MATERIAL FOR THIS EXERCISE:

⁂

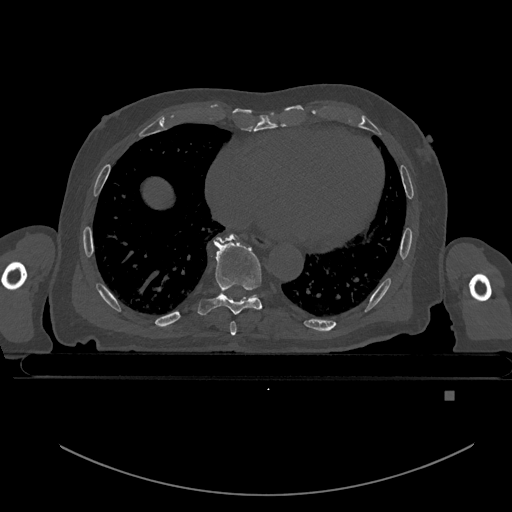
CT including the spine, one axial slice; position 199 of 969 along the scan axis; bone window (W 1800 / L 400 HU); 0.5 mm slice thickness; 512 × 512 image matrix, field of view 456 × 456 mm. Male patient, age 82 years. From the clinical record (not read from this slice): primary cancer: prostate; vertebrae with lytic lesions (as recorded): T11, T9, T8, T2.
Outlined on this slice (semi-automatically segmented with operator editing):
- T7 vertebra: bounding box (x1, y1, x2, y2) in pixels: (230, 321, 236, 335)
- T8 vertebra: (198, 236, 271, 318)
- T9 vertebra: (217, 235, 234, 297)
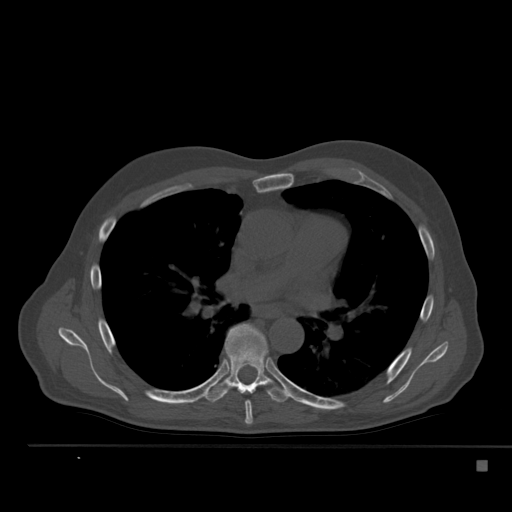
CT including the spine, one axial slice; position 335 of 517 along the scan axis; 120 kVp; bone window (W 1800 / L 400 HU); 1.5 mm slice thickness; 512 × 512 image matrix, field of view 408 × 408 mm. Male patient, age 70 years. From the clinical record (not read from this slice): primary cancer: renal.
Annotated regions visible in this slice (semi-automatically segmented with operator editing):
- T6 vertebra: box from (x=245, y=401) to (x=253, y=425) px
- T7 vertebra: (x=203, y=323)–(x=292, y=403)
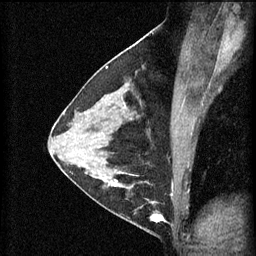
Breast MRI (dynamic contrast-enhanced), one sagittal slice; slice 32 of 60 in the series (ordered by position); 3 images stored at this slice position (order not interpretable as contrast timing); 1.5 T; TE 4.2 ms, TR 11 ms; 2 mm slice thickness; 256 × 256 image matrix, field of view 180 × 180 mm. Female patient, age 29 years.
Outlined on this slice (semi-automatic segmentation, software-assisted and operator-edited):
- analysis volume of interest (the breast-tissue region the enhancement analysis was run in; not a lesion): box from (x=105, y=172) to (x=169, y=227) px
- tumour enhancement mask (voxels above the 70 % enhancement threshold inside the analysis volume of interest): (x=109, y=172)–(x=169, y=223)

⁂

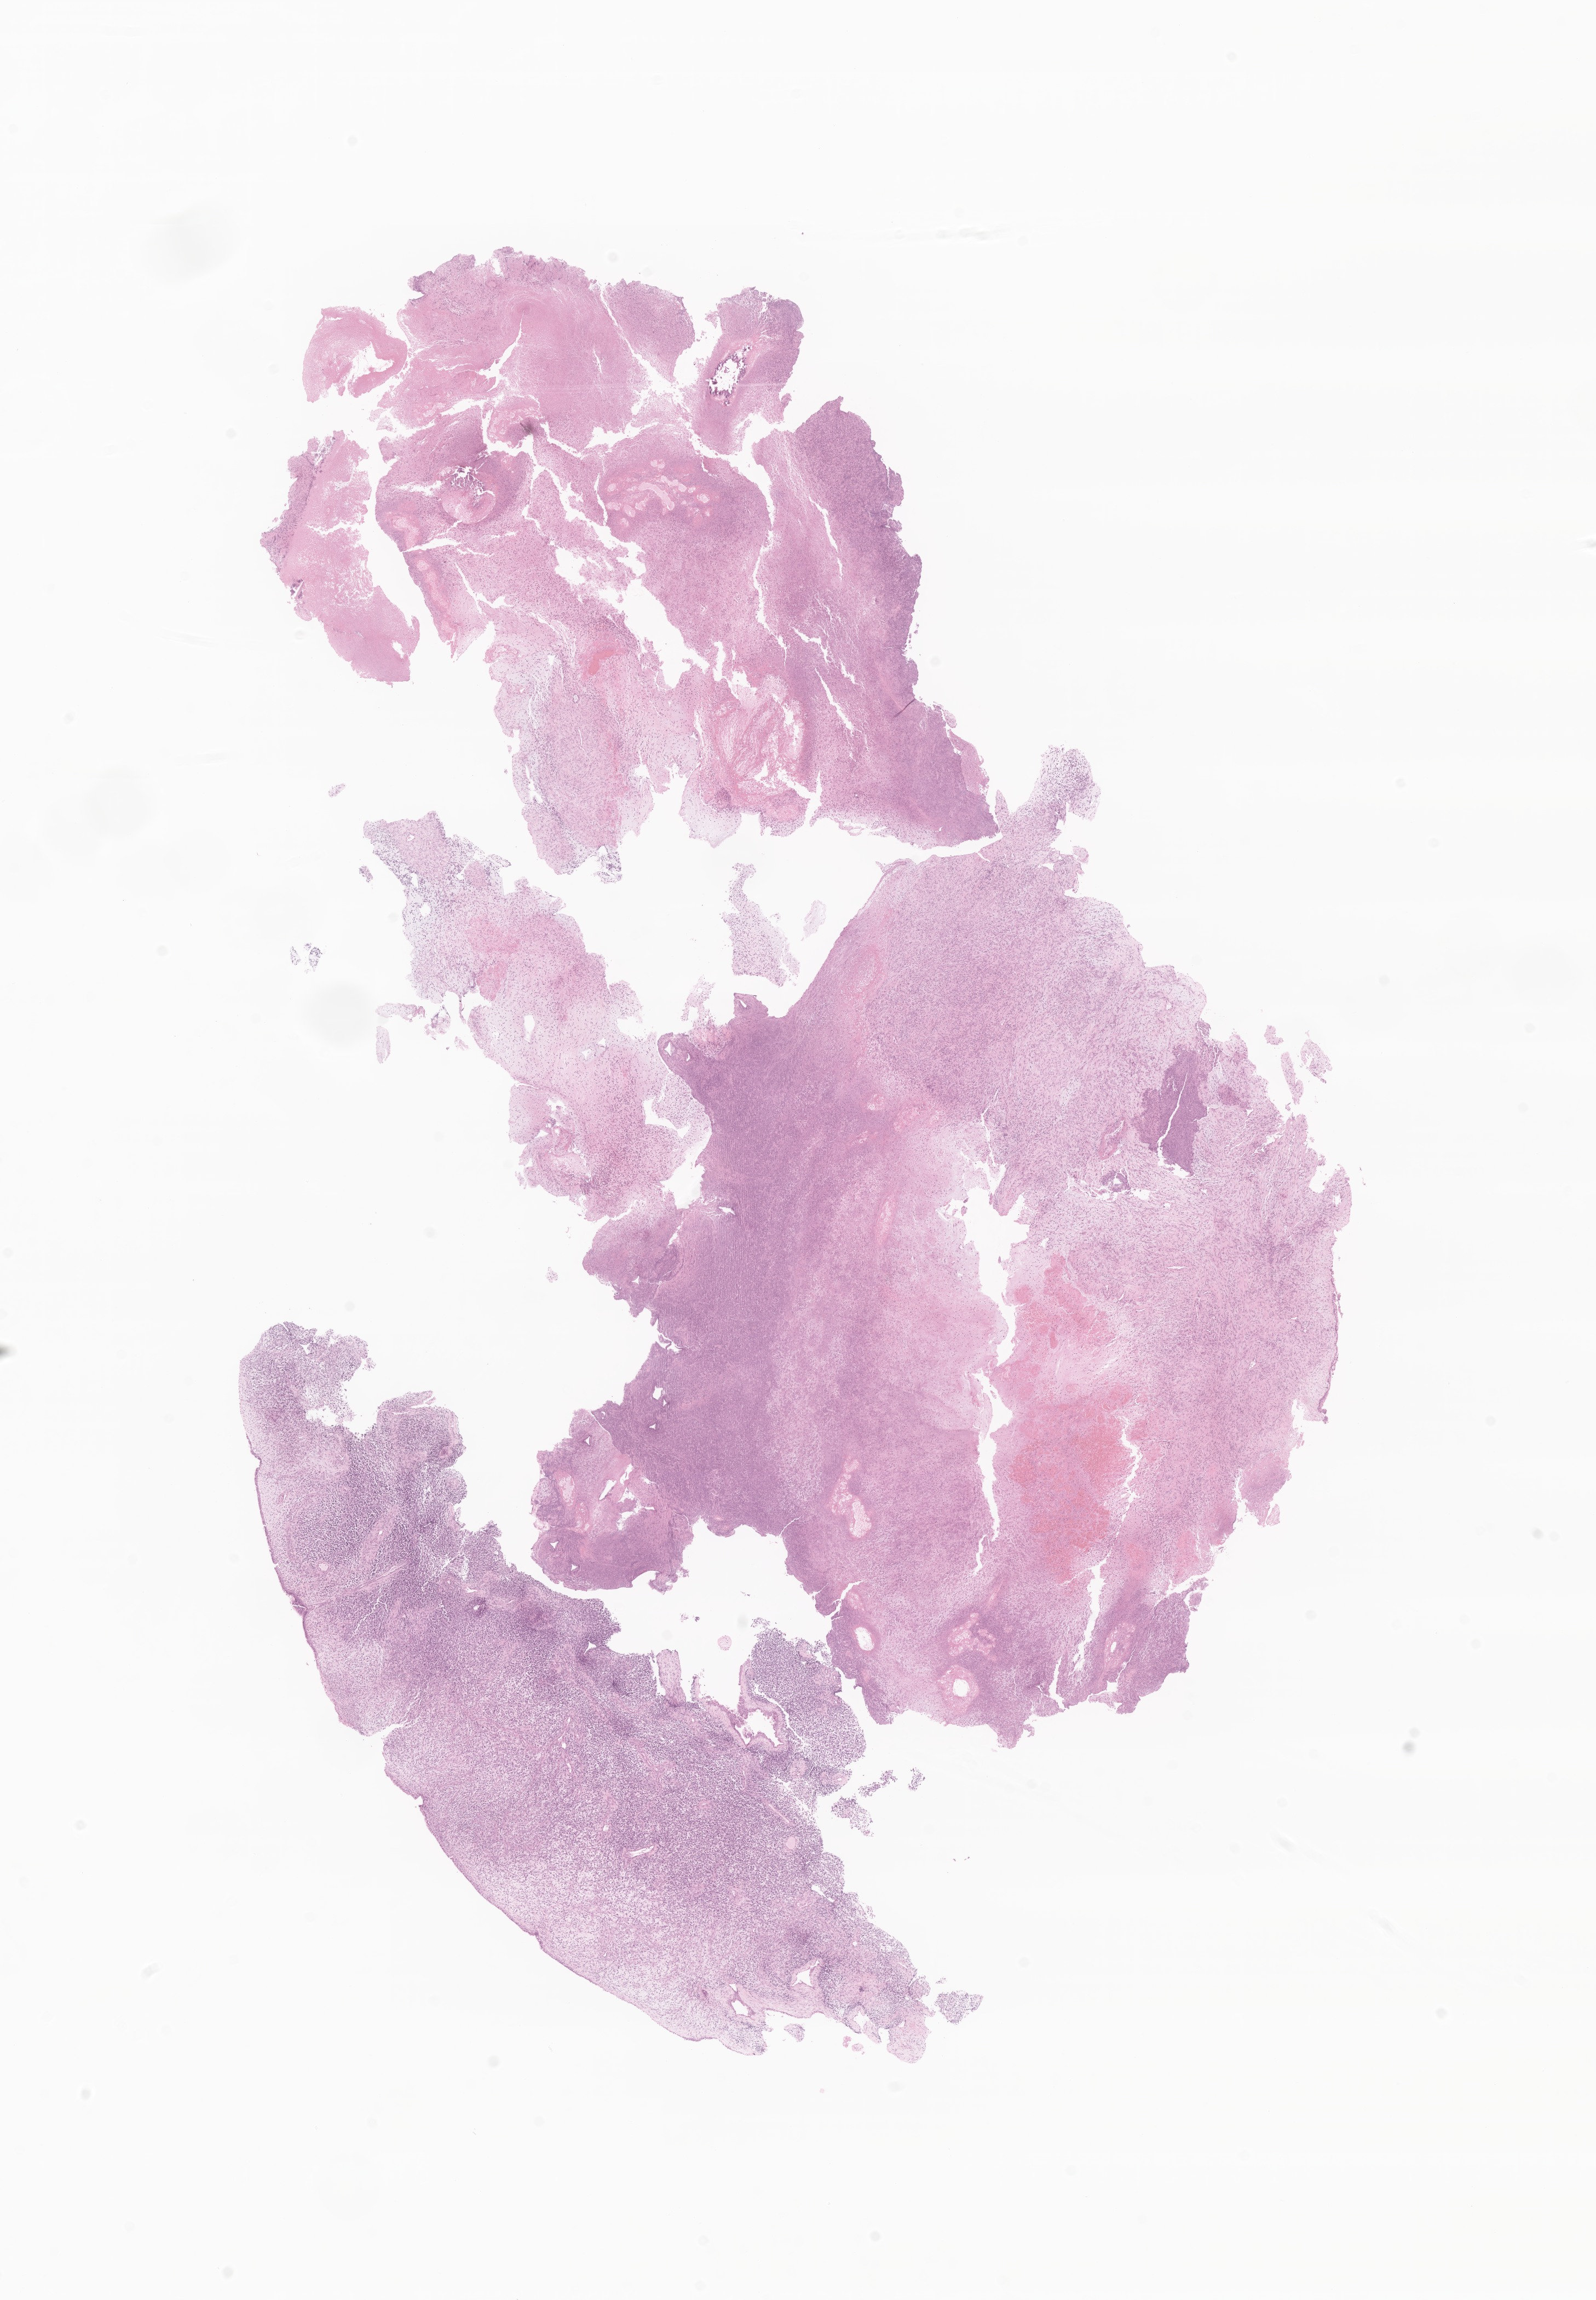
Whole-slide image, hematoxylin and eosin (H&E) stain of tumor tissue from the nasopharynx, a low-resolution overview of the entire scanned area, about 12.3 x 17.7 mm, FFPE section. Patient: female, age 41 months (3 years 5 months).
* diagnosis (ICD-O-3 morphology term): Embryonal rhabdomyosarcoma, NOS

⁂

ASSIGNMENT:
Working from the entries above, return all lines that contain "interest".

ANSWER SPACE:
- analysis volume of interest (the breast-tissue region the enhancement analysis was run in; not a lesion): box from (x=105, y=172) to (x=169, y=227) px
- tumour enhancement mask (voxels above the 70 % enhancement threshold inside the analysis volume of interest): (x=109, y=172)–(x=169, y=223)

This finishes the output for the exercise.